Les applications qui rencontreront un succès certain sont celles qui permettront de disrupter les soins qui ne nécessitent pas une hospitalisation. En effet, le fait de réduire les dépenses et les inconvénients associés au fait de devoir se rendre à l’hôpital et, par conséquent, de réduire les coûts fait que ce seront les applications les plus susceptibles de se démarquer.
Dans le même ordre d’idée, il y a énormément d’applications axées « santé mentale » qui ont récemment été classées dans la nouvelle bibliothèque du National Health Service, comme l’application Big White Wall : une plateforme anonyme qui permet aux patients de s’exprimer en ce qui concerne leurs problèmes mentaux et leur permet de s’investir dans une thérapie.
Dans une optique de gain de temps, les applications capables de procurer un avis médical instantané, en dehors du cabinet d’un praticien ou d’un hôpital sont susceptibles de connaître un véritable succès puisqu’elles épargnent au patient d’éventuels frais et un déplacement.
Pensez-vous que les utilisateurs sont prêts à intégrer les applications médicales à leur quotidien ?
Comme je l’ai déjà évoqué précédemment, 2015 sera une année cruciale pour le développement des applications médicales. Selon moi, une meilleure éducation des patients permettrait la démocratisation des applications médicales, car ils gagneraient en confiance et sauraient mieux comment les utiliser.

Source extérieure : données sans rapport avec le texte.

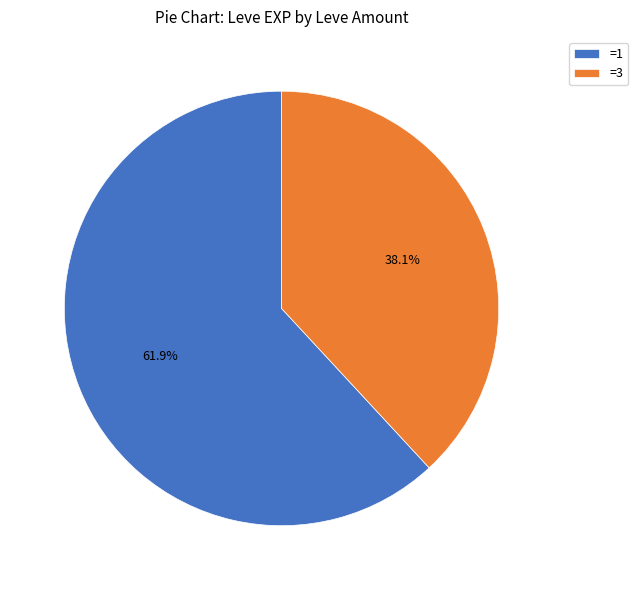

Rank the categories by value from highest to lowest.

=1, =3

Malheureusement, le nombre croissant d’expériences négatives sur des applications médicales de mauvaise qualité relayées dans les médias, additionné à la difficulté de trouver une application médicale qui convienne à son cas, sont deux éléments qui freinent les patients comme les professionnels de la santé dans le processus de confiance qui doit s’instaurer, avec pour conséquence un désintérêt des utilisateurs.
En qu’en est-il des professionnels de la santé justement ?
En ce qui concerne les professionnels, il serait possible d’augmenter la participation des médecins en augmentant l’information et l’éducation à leur égard, et en les engageants dans la conception, les tests et la production d’applications.
Nous sommes cruellement en manque d’un signal fiable qui permettrait de prouver que les applications sont sécurisées, testées et efficaces. La mise en place d’un référentiel nourri par les avis de professionnels de confiance en ce qui concerne les applications, avec une clarté autour de l’origine de celles-ci, des tests et des détails à propos de leur effet pourraient permettre de rassurer les professionnels quant à leur utilisation.
Le problème majeur reste le manque de preuve que les applications sont performantes. Nous avons été, jusqu’à présent, assez inefficaces en ce qui concerne la production de recherches de bonne qualité pour confirmer l’efficacité clinique des applications mobiles. Il devient crucial de prouver que les patients sont « compatibles » avec les applications mobiles et de mettre en lumière les avantages que celles-ci peuvent amener.
Il est nécessaire, selon moi, que les producteurs d’applications, les développeurs, les app stores mais aussi les médecins se réunissent afin de rendre cette technologie plus attrayante pour les cliniciens comme pour les patients.